**PROMPT**
Retype the lines below exactly, but only those from the line that has "Office #12B01, Floor" through the line that has "October 2021". Omit every picture.

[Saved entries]
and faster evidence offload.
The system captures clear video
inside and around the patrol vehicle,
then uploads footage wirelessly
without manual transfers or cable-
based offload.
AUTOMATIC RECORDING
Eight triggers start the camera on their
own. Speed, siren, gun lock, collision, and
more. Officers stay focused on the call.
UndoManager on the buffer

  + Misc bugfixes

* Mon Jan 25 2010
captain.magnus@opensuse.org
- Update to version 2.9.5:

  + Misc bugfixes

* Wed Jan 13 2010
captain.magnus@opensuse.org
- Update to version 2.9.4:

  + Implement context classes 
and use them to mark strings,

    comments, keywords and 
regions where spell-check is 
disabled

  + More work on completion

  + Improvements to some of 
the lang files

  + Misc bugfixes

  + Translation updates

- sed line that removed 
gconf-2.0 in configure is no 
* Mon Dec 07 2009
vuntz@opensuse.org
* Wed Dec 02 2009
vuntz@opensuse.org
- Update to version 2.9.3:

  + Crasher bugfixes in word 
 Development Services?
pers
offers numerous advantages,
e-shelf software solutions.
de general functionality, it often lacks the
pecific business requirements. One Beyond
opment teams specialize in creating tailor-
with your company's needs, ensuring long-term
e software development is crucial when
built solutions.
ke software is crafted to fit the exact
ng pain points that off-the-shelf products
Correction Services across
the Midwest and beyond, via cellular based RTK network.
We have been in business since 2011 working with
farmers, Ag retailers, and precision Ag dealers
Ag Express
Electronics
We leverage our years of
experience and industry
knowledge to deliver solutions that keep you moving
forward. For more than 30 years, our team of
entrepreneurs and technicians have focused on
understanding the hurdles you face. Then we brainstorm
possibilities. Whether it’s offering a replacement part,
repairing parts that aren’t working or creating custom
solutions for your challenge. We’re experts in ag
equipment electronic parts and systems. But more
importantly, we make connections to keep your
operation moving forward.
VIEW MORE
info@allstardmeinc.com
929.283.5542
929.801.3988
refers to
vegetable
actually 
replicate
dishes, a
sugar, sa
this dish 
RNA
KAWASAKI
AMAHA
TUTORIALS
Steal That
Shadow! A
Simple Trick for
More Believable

---

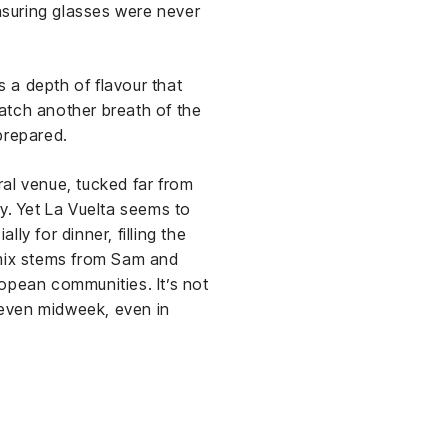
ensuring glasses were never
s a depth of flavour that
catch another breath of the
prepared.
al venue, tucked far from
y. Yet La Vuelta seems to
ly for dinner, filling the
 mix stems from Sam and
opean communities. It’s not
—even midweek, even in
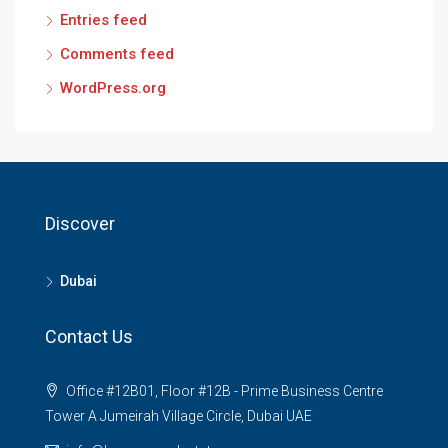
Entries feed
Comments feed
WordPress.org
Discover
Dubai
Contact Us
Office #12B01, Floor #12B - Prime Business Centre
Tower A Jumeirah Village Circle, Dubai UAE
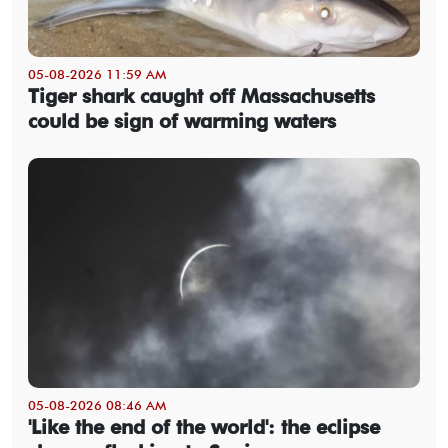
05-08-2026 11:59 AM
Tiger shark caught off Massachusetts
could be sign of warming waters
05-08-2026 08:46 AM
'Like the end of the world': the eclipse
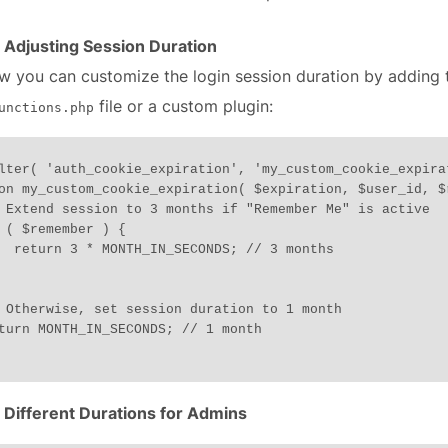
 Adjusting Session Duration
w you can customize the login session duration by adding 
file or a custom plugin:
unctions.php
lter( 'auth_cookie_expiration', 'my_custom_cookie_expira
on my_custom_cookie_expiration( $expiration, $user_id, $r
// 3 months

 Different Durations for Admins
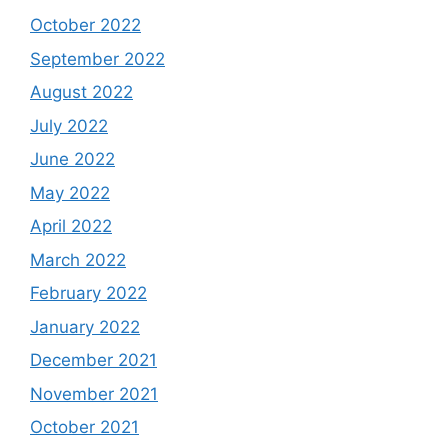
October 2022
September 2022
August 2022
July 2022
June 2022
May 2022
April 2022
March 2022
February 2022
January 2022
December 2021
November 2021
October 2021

**YOUR RESPONSE**
Office #12B01, Floor #12B - Prime Business Centre
Tower A Jumeirah Village Circle, Dubai UAE
05-08-2026 11:59 AM
Tiger shark caught off Massachusetts
could be sign of warming waters
05-08-2026 08:46 AM
'Like the end of the world': the eclipse
 Adjusting Session Duration
w you can customize the login session duration by adding 
file or a custom plugin:
unctions.php
lter( 'auth_cookie_expiration', 'my_custom_cookie_expira
on my_custom_cookie_expiration( $expiration, $user_id, $r
// 3 months

 Different Durations for Admins
October 2022
September 2022
August 2022
July 2022
June 2022
May 2022
April 2022
March 2022
February 2022
January 2022
December 2021
November 2021
October 2021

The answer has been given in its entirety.